I think by this point I've read most if not all of the 81 questions tagged coq. Being very new to coq, I was unable to find an answer to this very simple question (which I'm fairly certain has not been asked on SO because of how basic it is).
I am working on a homework assignment, for which I need to use coq to prove:
- Given: P/Q. ~Q
- Prove: P
This is a simple enough proof for me to do on paper, but I can't seem to get coq to do this for me.
My strategy is to assume each of P and Q, to show P and therefore conclude that P must hold:
- P / Q [Premise]
~Q [Premise]
- P [Assumption]
P [Copy Previous Line]
Q [Assumption]
- ~Q [Copy Previous Line]
- [Contradiction]
- P [Contradiction Elimination]
- P [Elimination of
\/]
Given that this is how I would prove it on paper, I was able to come up with the following coq code to prove it in coq.
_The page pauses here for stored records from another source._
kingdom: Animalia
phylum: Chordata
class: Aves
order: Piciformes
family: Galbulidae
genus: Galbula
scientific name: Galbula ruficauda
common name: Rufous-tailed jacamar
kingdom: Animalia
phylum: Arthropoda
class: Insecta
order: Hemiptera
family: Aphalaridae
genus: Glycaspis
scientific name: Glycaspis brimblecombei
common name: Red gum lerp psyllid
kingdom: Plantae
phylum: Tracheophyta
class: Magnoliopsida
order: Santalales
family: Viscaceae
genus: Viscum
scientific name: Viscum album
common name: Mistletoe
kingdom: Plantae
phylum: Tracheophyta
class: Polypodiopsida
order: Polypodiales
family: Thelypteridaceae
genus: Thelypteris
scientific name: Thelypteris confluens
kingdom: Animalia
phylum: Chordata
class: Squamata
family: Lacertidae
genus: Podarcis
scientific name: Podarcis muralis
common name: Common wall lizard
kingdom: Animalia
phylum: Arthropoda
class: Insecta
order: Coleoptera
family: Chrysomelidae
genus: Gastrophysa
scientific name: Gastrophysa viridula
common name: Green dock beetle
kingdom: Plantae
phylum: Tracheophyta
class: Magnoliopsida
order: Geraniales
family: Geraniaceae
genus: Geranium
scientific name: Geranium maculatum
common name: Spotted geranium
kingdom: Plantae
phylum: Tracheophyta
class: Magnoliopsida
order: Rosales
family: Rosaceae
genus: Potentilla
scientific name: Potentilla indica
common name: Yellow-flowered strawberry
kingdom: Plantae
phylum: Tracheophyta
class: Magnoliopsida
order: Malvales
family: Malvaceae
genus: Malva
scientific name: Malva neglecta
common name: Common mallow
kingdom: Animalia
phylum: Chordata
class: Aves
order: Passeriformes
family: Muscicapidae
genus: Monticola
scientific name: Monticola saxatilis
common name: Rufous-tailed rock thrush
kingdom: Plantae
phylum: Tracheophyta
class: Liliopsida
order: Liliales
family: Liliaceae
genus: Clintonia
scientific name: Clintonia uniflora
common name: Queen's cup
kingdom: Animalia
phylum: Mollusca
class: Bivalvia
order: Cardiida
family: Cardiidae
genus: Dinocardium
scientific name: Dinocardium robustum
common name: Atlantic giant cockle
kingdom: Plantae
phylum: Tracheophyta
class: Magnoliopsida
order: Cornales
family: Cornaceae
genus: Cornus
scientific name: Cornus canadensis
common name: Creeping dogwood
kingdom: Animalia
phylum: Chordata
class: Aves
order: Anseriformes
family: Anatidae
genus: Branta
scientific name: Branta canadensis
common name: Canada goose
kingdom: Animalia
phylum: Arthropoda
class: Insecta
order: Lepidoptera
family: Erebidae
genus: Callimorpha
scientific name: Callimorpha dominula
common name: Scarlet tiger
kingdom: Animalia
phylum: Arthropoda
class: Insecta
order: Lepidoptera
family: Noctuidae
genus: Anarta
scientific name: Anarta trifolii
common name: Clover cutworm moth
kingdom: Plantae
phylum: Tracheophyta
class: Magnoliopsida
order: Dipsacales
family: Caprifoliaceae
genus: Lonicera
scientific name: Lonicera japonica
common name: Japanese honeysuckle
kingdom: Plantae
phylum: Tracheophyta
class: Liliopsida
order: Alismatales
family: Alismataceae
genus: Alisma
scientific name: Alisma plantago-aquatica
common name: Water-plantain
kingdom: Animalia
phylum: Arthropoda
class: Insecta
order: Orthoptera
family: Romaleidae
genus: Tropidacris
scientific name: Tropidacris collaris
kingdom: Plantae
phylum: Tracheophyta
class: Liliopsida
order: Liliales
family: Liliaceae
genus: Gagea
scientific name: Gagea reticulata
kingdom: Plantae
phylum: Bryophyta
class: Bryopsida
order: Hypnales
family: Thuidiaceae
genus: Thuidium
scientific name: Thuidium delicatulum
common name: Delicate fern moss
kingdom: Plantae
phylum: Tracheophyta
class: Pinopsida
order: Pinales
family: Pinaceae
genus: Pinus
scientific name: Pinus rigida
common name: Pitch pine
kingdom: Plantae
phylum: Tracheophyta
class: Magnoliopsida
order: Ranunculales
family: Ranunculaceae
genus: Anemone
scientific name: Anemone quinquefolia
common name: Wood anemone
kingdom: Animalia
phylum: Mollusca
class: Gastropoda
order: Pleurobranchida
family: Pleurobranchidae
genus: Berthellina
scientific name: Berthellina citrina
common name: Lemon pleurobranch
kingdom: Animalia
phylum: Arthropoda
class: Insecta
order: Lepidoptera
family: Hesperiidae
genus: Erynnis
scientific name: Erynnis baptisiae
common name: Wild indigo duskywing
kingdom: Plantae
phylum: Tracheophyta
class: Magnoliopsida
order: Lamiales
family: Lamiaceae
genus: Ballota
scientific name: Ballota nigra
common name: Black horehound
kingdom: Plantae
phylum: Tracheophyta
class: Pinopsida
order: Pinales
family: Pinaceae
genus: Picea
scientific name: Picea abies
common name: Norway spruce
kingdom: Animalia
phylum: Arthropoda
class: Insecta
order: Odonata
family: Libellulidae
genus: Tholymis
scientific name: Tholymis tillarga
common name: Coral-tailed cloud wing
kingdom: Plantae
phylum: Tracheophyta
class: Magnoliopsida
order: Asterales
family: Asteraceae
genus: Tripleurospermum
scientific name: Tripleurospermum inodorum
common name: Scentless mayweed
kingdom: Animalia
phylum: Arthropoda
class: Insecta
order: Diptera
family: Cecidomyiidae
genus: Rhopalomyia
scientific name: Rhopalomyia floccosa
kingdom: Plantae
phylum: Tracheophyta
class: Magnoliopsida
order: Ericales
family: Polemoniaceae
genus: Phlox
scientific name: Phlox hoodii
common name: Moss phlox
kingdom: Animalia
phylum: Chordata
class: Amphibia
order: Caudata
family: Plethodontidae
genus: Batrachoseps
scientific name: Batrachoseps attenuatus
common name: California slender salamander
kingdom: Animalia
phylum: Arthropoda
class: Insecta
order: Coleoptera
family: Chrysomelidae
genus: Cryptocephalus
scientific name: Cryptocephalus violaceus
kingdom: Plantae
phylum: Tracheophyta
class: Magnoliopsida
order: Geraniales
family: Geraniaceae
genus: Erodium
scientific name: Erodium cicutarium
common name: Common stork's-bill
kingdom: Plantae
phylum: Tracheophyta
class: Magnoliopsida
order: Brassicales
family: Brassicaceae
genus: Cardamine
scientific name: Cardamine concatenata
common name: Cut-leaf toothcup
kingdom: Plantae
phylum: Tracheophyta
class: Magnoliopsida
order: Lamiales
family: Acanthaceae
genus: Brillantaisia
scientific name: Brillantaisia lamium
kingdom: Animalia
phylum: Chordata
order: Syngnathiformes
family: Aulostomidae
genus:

Sadly my effort to assume P, Q, or ~P don't come through:
Section Q5.
Variables P Q : Prop.
Hypothesis premise1 : P \/ Q.
Hypothesis premise2 : ~Q.
Goal P.
Here are my attempts for the next line, along with the errors they produce:
+-----------------+---------------------------------------------------------------------+
| Code | Error |
+-----------------+---------------------------------------------------------------------+
| assumption. | Error: No such assumption. |
| exact P. | The term "P" has type "Prop" while it is expected to have type "P". |
| apply premise1. | Error: Impossible to unify "P \/ Q" with "P". |
| apply P. | Error: Impossible to unify "Prop" with "P". |
+-----------------+---------------------------------------------------------------------+
I'd appreciate any help with this since I've exhausted everything that I can think of at this point.